Global natural gas markets are set to remain tight through the end of the decade due to supply disruptions from the war in Iran, according to a new assessment from the International Energy Agency (IEA). The conflict has resulted in the loss of about 120 billion cubic meters (bcm) of global LNG supply through 2030, OilPrice.com reported.
Gergely Molnar, an IEA energy analyst, stated that global LNG supplies have shrunk by around 15% due to the conflict and the closure of the Strait of Hormuz, a key maritime chokepoint. The agency says the Qatari LNG halt and damage to key facilities will delay the previously expected LNG supply wave by at least two years, prolonging tight markets through 2026 and 2027.
In Europe, the situation is acute. The EU will need an additional 10 bcm of natural gas this summer to refill inventories that dropped to multi-year lows, according to the IEA report carried by Reuters. The agency also noted that global methane abatement measures could unlock significant gas volumes, with nearly 15 bcm available in the short term and up to 200 bcm annually in the longer term.
The supply shock originates from the Middle East, where a U.S. sea blockade of the Strait of Hormuz has intensified economic pressure on Iran since the war began on February 28, OilPrice.com reported in a separate article. In response, Tehran is using alternative routes, including trucking goods from Pakistan and Turkey and shipping cargo via the Caspian Sea from Russia. Iran is also looking at sending oil by rail to China.
Experts say these routes can supply consumer goods but are more expensive and constrained. "Trucking is more expensive and Caspian throughput is constrained by port and fleet capacity," said Steve H. Hanke, a professor at Johns Hopkins University. Iranian officials, however, claim the blockade has not impacted the country's ability to source basic goods, pointing to strong domestic production and its long land borders.

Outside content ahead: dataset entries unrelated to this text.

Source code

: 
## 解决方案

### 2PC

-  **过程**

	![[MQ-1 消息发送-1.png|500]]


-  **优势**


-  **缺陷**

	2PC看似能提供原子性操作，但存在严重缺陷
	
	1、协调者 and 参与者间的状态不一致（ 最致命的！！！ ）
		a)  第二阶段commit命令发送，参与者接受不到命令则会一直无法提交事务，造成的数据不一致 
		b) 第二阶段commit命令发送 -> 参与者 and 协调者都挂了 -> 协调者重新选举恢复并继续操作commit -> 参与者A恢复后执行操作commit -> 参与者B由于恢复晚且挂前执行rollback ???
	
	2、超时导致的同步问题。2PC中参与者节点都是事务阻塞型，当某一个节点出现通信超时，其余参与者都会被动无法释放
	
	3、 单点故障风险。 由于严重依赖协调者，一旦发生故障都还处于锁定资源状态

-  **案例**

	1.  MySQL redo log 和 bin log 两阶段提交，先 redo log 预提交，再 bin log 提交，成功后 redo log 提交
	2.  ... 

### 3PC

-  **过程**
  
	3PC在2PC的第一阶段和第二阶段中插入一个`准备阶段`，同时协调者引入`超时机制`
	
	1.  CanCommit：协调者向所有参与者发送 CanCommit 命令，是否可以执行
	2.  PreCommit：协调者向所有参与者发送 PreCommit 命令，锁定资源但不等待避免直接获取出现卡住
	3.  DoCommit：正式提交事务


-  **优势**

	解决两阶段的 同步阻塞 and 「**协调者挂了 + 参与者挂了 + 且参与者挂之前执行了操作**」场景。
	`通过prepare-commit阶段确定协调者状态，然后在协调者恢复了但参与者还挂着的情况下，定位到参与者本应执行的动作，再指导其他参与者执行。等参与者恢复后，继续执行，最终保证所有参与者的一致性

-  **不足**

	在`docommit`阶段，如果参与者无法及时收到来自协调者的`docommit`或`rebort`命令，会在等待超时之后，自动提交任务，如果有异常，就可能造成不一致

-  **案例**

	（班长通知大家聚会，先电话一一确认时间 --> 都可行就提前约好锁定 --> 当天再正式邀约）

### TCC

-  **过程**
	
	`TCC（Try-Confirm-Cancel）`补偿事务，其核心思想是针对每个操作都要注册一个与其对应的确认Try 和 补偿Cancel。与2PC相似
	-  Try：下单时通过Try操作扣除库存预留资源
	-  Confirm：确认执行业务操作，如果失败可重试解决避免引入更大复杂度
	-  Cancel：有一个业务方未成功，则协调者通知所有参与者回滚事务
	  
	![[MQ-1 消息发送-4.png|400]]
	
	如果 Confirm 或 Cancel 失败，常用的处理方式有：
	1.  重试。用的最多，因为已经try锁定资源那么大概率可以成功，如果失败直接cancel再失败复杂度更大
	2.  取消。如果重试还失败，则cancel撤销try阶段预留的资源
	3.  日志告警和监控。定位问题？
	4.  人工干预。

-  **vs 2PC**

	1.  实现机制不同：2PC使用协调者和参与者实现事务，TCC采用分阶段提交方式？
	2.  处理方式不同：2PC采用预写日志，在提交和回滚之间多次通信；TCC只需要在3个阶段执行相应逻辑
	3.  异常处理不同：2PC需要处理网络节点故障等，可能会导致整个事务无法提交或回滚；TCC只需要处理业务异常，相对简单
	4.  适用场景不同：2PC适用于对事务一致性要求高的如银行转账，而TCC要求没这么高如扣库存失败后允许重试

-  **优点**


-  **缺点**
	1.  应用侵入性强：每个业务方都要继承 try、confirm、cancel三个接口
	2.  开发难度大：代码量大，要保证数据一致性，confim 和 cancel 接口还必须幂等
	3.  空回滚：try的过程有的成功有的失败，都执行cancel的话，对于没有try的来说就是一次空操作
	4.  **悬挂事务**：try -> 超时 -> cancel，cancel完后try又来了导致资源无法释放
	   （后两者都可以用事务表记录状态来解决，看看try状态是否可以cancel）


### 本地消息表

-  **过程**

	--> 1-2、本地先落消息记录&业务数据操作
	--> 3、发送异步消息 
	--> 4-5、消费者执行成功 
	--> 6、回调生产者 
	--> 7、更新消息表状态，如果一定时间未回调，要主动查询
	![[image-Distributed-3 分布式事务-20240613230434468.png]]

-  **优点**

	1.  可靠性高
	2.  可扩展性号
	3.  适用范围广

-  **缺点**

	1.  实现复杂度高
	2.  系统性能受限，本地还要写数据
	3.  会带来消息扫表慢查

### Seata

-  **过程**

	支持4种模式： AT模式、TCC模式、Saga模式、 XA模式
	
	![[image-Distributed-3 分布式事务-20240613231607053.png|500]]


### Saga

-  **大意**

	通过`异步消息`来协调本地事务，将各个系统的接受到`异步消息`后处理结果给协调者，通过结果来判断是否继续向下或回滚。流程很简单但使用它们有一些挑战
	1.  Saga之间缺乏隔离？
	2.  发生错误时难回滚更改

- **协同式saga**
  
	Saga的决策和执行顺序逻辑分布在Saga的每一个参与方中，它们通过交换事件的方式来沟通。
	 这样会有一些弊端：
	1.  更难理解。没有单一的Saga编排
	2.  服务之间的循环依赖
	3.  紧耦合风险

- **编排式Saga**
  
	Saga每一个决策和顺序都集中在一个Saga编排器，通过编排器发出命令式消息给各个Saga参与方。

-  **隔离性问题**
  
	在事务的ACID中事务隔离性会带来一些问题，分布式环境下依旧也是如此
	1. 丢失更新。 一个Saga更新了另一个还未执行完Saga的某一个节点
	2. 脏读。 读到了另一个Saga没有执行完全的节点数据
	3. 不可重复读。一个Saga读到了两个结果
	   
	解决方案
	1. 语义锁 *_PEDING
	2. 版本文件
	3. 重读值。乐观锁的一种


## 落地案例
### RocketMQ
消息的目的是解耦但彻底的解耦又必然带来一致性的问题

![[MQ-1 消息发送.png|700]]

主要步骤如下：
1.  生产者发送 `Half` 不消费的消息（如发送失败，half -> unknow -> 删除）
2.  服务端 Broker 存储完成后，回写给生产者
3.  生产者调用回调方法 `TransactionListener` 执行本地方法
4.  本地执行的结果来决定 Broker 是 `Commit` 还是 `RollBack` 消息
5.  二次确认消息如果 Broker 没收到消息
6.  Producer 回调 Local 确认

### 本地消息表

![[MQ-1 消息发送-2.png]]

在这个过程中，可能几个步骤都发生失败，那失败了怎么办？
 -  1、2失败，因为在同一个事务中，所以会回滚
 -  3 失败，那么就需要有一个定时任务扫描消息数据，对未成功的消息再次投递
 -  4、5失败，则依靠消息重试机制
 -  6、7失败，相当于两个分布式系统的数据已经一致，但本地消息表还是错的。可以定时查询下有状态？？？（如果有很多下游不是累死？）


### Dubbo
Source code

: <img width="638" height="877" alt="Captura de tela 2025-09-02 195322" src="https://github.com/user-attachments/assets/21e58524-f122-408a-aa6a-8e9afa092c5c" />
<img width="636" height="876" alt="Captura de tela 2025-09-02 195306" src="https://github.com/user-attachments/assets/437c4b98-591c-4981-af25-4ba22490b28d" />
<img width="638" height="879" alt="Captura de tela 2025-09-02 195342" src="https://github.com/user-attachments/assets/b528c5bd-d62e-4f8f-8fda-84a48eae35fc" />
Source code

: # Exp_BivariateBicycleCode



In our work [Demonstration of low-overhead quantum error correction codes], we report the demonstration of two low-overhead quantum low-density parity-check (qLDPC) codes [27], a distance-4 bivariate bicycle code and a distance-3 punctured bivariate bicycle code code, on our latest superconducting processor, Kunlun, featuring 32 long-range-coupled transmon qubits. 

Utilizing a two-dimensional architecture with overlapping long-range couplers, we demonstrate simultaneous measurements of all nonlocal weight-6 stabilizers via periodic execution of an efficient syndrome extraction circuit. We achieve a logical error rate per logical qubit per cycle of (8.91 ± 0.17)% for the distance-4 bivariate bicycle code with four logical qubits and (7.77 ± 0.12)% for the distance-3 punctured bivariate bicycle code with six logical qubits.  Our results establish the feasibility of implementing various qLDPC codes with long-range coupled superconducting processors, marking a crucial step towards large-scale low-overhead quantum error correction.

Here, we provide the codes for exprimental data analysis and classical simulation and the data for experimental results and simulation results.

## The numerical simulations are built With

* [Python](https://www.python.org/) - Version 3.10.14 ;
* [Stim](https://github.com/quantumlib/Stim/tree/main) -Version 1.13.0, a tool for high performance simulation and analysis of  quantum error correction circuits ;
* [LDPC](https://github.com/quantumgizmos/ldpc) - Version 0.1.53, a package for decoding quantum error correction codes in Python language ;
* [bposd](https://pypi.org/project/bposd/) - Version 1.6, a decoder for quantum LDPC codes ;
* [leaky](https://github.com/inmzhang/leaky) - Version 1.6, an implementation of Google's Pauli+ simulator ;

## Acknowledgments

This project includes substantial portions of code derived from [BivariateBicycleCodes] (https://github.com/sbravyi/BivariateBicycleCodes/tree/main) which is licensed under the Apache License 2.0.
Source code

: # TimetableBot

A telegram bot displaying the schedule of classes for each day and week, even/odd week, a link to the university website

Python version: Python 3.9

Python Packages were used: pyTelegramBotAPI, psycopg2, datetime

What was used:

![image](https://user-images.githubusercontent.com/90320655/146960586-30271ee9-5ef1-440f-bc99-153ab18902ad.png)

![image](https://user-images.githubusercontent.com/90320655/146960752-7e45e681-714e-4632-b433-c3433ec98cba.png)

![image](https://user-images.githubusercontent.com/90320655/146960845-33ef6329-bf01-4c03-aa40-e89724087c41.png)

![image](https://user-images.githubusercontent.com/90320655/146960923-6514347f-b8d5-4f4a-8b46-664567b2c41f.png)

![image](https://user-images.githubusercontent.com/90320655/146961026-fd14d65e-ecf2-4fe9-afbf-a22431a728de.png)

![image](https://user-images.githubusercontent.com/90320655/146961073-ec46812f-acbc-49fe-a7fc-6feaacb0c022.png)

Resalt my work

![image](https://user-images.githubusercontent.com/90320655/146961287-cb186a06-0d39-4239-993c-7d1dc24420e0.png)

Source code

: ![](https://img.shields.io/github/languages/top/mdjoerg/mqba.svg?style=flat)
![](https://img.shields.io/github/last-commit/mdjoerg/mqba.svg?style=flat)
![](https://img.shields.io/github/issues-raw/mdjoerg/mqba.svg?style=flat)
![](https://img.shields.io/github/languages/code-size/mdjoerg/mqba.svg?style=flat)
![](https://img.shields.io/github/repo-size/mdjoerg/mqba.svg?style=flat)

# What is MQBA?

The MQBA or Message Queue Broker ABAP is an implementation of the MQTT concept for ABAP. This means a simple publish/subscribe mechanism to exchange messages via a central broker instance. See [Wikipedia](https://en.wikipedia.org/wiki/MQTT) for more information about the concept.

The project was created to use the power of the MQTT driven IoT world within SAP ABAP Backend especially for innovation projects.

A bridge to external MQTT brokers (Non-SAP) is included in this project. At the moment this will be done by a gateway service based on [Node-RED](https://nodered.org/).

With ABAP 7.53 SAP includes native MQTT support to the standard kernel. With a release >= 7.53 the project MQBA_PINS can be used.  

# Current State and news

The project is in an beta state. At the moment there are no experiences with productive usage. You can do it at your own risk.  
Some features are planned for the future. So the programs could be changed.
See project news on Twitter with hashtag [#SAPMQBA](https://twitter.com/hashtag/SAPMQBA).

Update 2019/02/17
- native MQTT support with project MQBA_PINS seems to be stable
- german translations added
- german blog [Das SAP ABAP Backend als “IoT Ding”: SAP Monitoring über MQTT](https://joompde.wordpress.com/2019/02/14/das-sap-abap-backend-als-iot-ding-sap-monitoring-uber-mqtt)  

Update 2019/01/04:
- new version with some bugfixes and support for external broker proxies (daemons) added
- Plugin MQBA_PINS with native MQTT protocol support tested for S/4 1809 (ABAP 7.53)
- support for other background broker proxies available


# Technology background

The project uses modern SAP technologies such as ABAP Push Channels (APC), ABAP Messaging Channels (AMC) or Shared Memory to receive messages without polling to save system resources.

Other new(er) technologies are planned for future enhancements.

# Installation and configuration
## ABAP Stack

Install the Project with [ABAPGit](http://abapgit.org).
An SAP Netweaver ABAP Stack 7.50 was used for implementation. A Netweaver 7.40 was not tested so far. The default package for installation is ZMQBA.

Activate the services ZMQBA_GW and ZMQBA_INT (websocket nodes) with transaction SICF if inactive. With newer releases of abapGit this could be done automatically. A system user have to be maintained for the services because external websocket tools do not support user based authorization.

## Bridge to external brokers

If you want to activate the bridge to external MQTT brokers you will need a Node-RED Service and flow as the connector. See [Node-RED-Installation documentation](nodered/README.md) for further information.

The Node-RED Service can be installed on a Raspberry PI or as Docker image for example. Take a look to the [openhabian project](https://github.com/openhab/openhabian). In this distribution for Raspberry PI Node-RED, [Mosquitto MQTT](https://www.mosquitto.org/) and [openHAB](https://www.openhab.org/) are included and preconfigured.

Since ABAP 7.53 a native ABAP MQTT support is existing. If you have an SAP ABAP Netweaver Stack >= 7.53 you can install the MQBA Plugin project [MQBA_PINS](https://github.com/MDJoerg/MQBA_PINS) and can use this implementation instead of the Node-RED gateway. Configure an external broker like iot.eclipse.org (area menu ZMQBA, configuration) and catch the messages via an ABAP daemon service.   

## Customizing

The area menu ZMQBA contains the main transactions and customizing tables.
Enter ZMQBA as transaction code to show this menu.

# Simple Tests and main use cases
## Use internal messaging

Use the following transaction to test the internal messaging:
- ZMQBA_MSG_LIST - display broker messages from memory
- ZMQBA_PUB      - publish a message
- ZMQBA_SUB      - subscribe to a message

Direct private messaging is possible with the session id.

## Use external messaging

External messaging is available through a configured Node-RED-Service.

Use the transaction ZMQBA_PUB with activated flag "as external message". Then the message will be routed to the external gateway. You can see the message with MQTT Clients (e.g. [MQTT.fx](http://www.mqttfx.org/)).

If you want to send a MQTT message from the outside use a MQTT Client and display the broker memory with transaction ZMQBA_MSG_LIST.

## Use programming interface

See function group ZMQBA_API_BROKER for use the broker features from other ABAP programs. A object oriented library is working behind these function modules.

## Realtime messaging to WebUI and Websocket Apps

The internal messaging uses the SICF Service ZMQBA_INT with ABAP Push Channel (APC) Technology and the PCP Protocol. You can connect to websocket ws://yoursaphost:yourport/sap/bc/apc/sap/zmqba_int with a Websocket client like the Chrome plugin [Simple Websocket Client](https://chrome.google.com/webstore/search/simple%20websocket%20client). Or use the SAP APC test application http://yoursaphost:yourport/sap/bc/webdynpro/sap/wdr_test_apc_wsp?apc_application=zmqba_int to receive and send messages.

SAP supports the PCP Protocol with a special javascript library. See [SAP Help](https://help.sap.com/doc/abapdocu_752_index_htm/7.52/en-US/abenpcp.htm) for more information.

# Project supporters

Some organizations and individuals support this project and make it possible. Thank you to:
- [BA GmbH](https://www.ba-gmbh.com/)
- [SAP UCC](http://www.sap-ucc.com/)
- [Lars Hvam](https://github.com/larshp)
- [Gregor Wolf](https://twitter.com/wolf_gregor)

The global energy landscape shaped by such disruptions stands in contrast to the foundational moment for North Dakota's industry. Separately, Bing News reported on an interview with 96-year-old Carl Frisinger, the last remaining member of the drilling crew that discovered oil near Tioga, North Dakota—a discovery that changed the state's economy and history.
The ongoing tightness in global gas markets underscores the strategic importance of stable production basins like the Bakken. While geopolitical conflicts disrupt major trade chokepoints, North Dakota's operators continue production from the formation whose modern era began with the Tioga discovery.